**READING PASSAGE**
-=-=-
# Raintrees Whiski Jack , Whistler



## boatnut (Nov 1, 2008)

After two weeks of nothing but people sipestepping the question, lack of any real answers and general evasise behavior by anybody I tried to talk to at Raintree or RCI I gave up on the idea of buying a Timeshare. That was approx 4 weeks ago. Having calmed down and now armed with some "insider info"   lol... (one of those Raintree Vacation Club usage calenders/matrix) provided to me by somebody that owns a week at Whiski Jack, I feel up to trying again. 
  How can I verify if a unit is an "A", "B", or "C" rated unit?  PLEASE do not say call Raintree!!  Is there a list published, does the rating apply to the building or is it somehow unit/week related?  Raintree has zero interest in talking to anybody unless they are a member or want to talk to the sales dept.  HELP!!!


----------



## Bill4728 (Nov 2, 2008)

First, Welcome to TUG, Most people here love their TS and find that it is agreat way to vacation. And just like you most of us have discovered that buying resale can save us huge amounts of money. If you buy whiski jack resale you'll also find you'll save huge amounts of money compared to buying from raintree.   

Second,  There are only a few people on the site who have any significant working knowledge of Raintree/Whiski Jack  It may be awhile for you to get the info you need.

Personally, I ask for what ever info you can from the seller

Sorry


----------



## T_R_Oglodyte (Nov 2, 2008)

try calling 800-424-6532. Explain what info you are seeking from one the Raintree Vacation Guides.  They should be able to get the info from the points charts for the various resorts.


----------



## boatnut (Nov 2, 2008)

*obvious??*

Thanks. I have found a fixed week that shows as a platinum level week on Raintree Vacation Clubs Usage Calendar. Does this mean this week/unit that is for sale  is a platinum week for trading purposes within Raintree? Seems obvious, however, timeshare land seems to work differently lol....  Anybody know what (if any) the fees are to join Raintree Vacation Club? Does it come with the purchase of a week automatically? Clive.


----------



## geoand (Nov 2, 2008)

You may have to contact Whiski Jack in Whistler to get the info you seek.  Purchasing  a week resale may not get you a membership in Raintree.  Shucks, I am not sure if purchasing a week directly from Whiski Jack gets you a membership with Raintree.  We own at Tynnsdahl Hall and then paid a fee to join Raintree.  We joined in 2000 or 2001 and have thoroughly enjoyed our membership.


----------



## boatnut (Nov 2, 2008)

*Raintree Membership*

Thanks for the response. Can I ask how much the fee was to "join" thr Raintree Vacation Club?


----------



## T_R_Oglodyte (Nov 2, 2008)

boatnut said:


> Thanks. I have found a fixed week that shows as a platinum level week on Raintree Vacation Clubs Usage Calendar. Does this mean this week/unit that is for sale  is a platinum week for trading purposes within Raintree? Seems obvious, however, timeshare land seems to work differently lol....  Anybody know what (if any) the fees are to join Raintree Vacation Club? Does it come with the purchase of a week automatically? Clive.



If it's a platinum week *and* it's part of Raintree Vacation Club it will trade in Raintree as a platinum week.  

There is a direct and specific correlation between gem level in Raintree and the number of points a week receives.  (The gem level program preceded Raintree using points; when Points were introduced all of the gem levels became equated with specific numbers of points.) A platinum week is worth 72,000 points in Raintree (which aiso how many RCI Points it has if you trade it through RCI).  Because there is a direct correlation between gem level and points, you can work out which Whiski Jack properties are A, B, or C by comparing the point levels (or gem levels) associated with a given property.
-=-=-
**THE DATA**
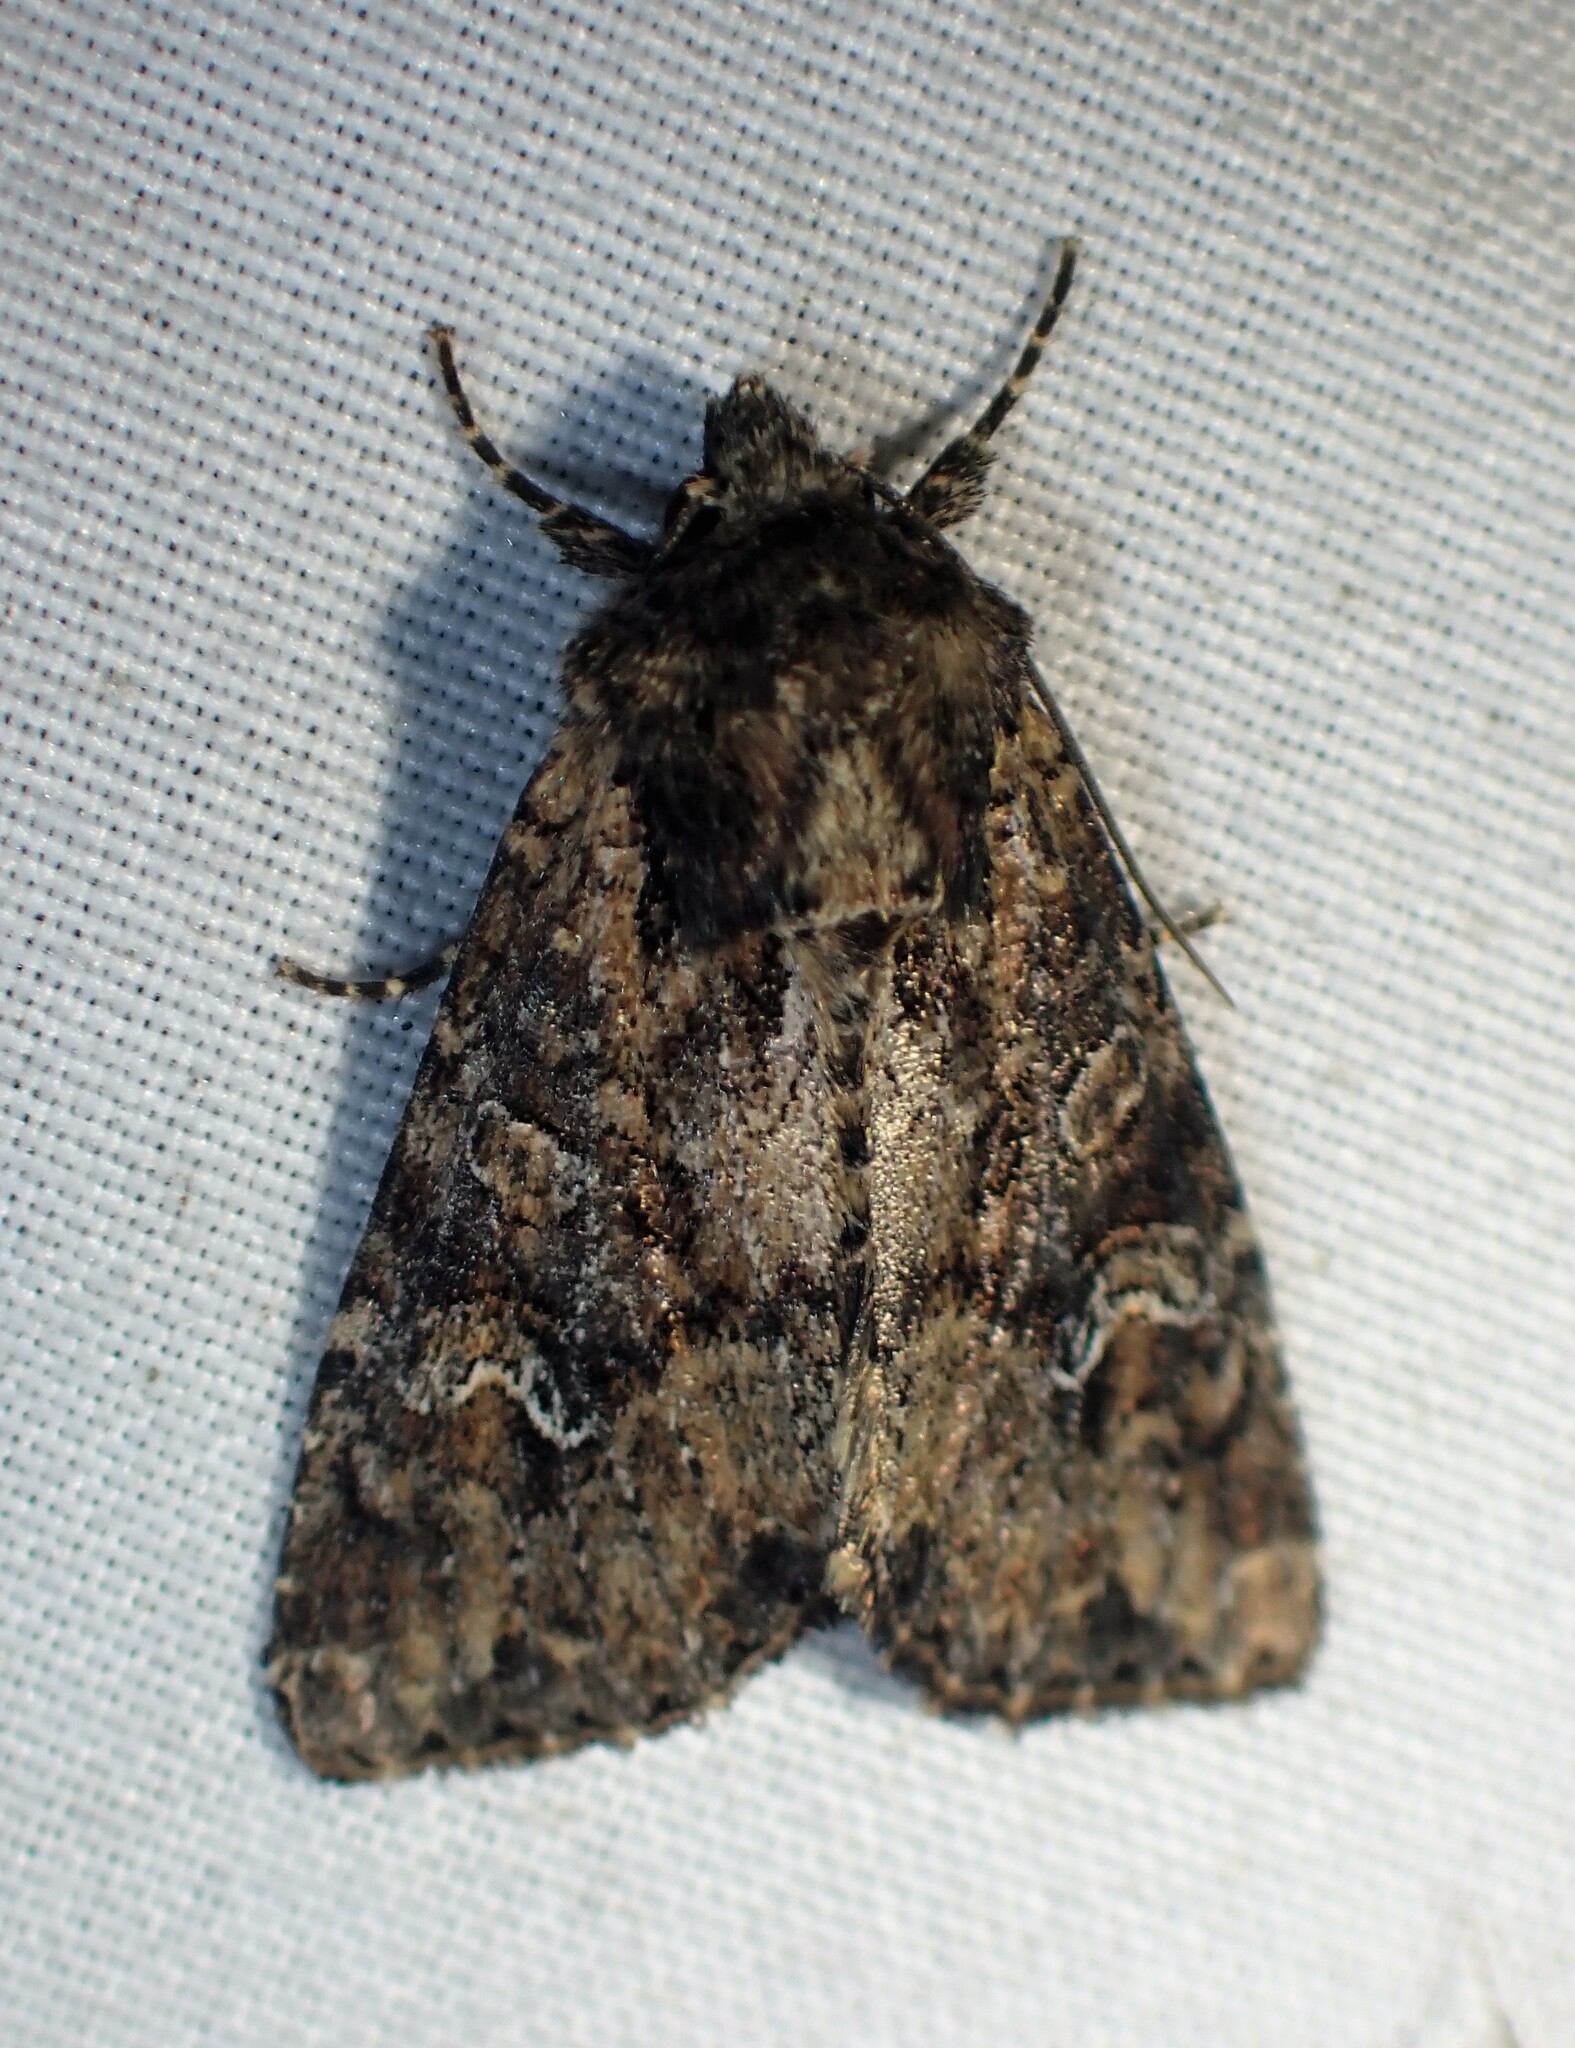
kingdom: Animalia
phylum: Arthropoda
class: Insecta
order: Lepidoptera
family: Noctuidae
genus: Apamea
-=-=-
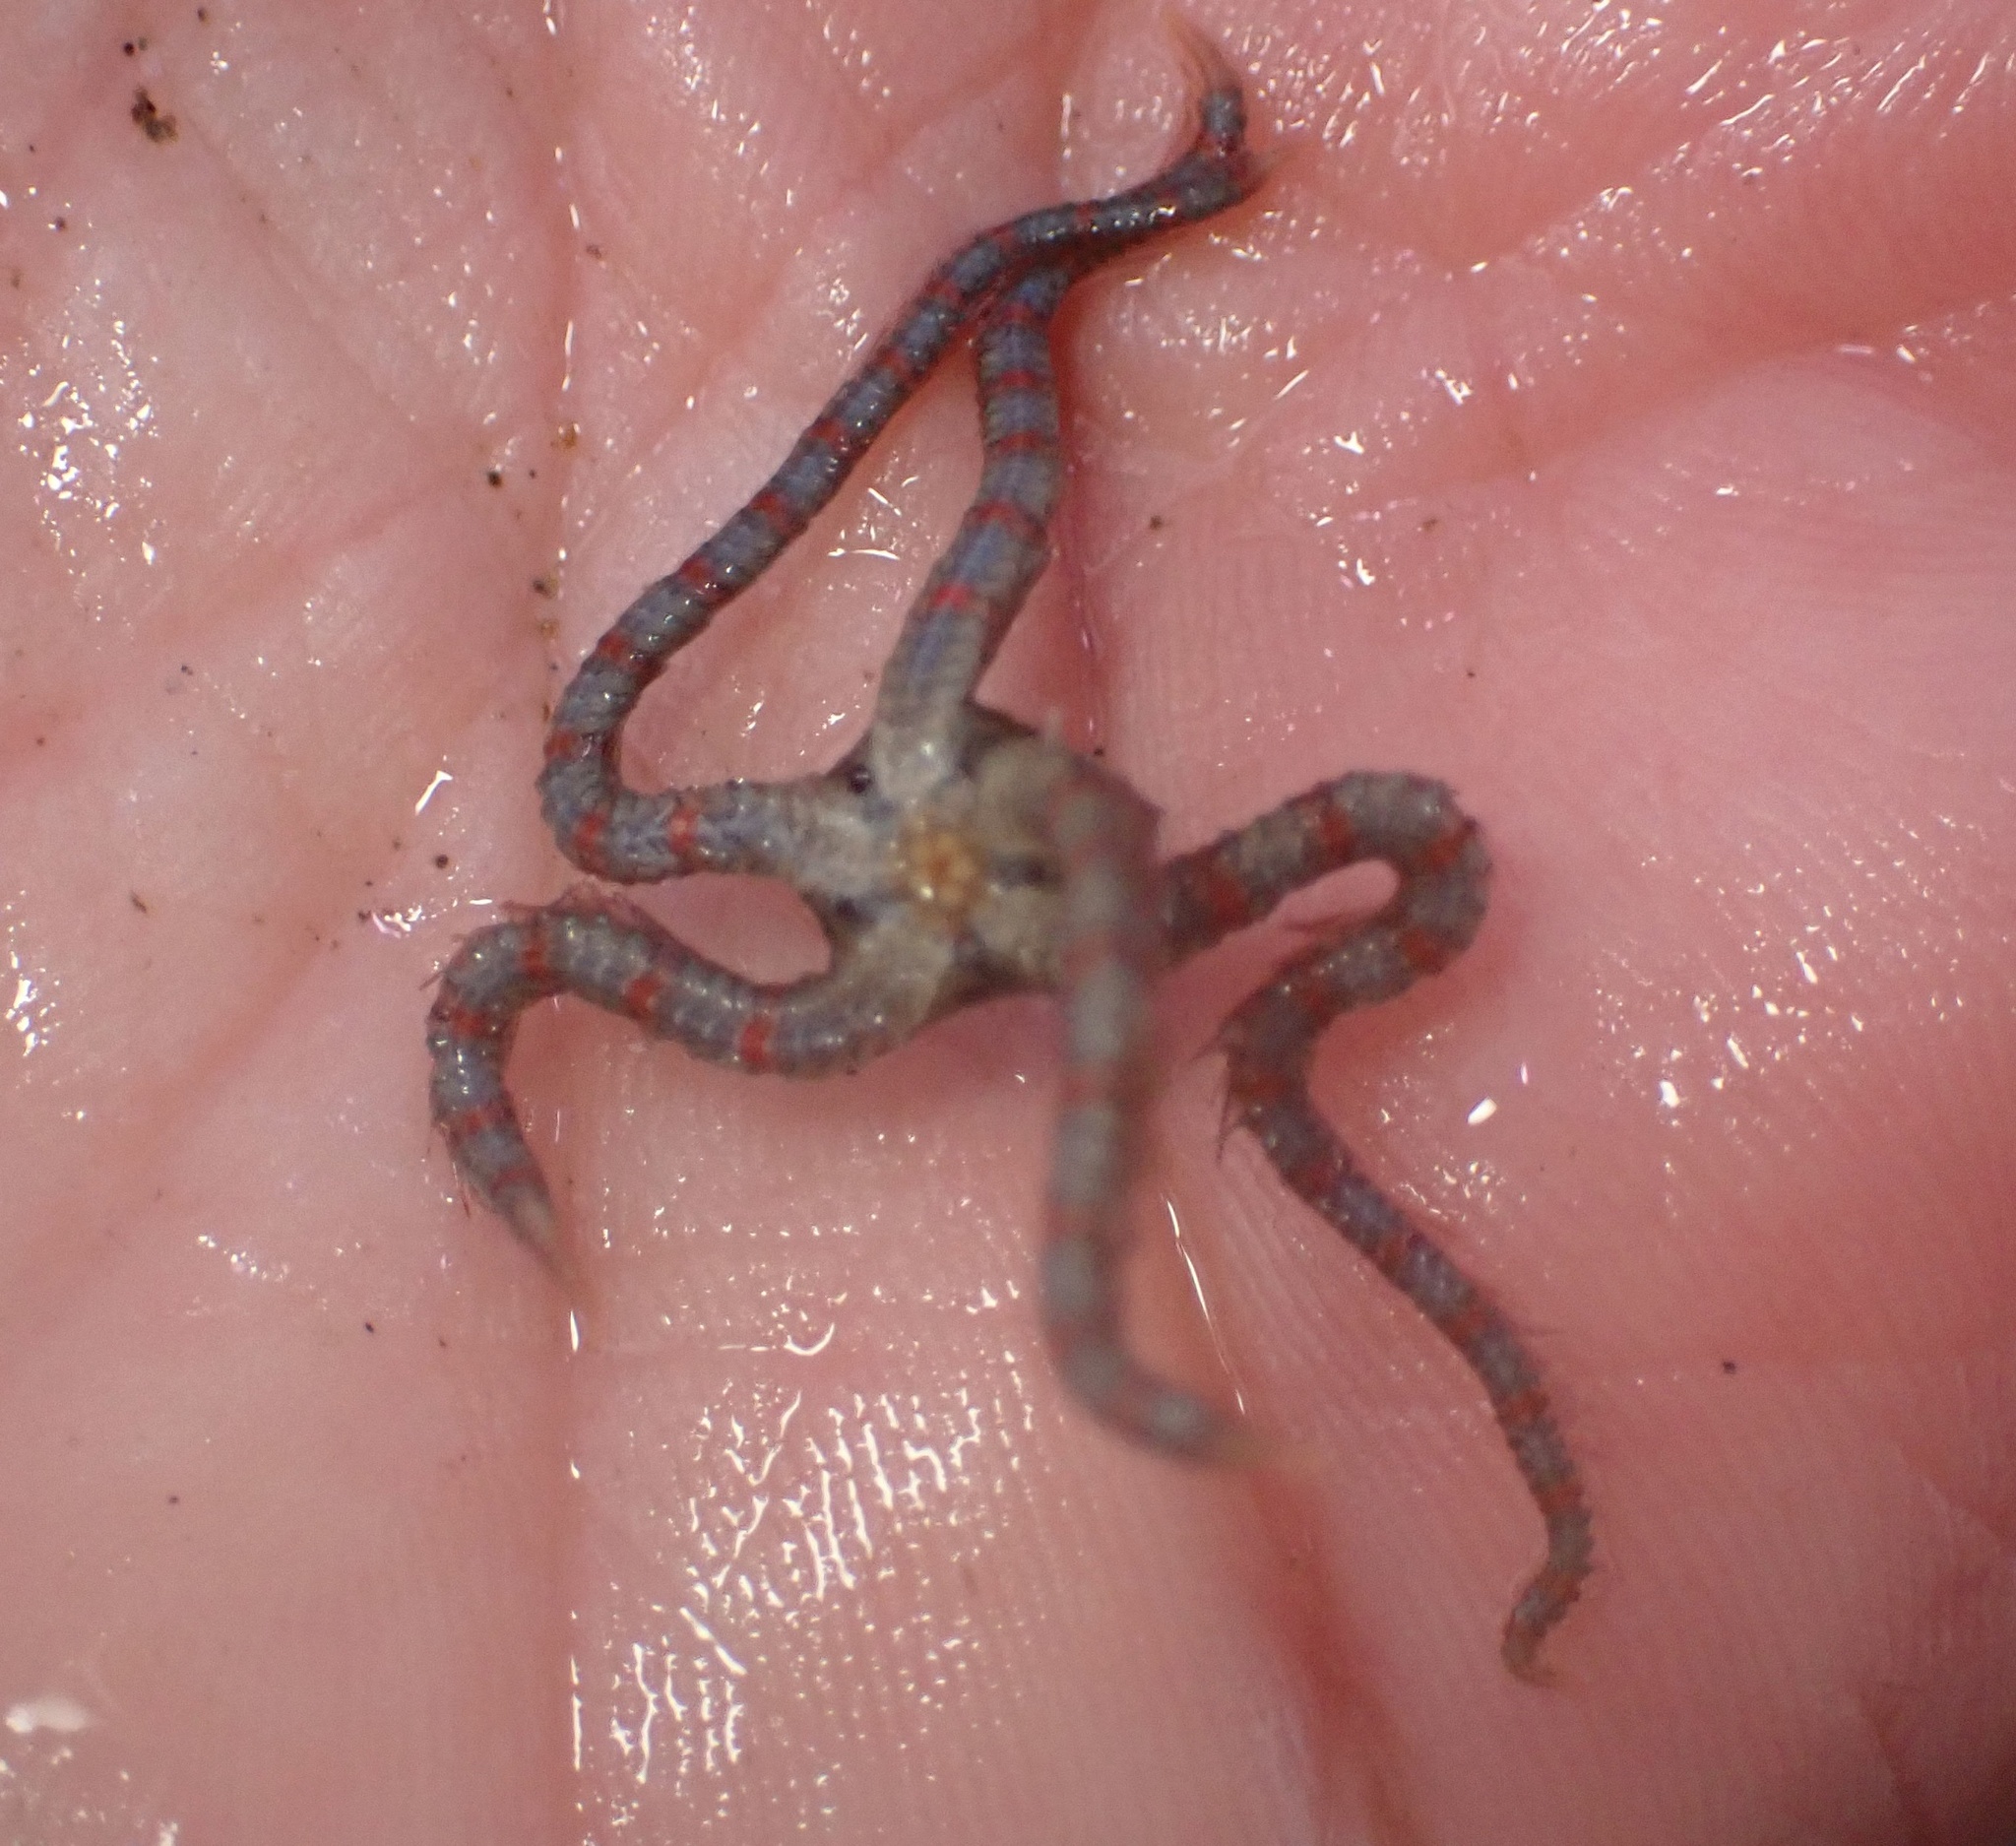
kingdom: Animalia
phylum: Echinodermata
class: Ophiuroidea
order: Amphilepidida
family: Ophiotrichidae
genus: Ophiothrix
-=-=-
**WHAT YOU SHOULD DO**
Answer these questions from the Whiski Jack forum thread.
(a) How many points is a platinum week worth in Raintree?
(b) At which resort does geoand own a week?
(c) What phone number does T_R_Oglodyte suggest calling?
The entries come from a source separate from the Whiski Jack forum thread.

**RESULT**
(a) 72,000 points
(b) Tynnsdahl Hall
(c) 800-424-6532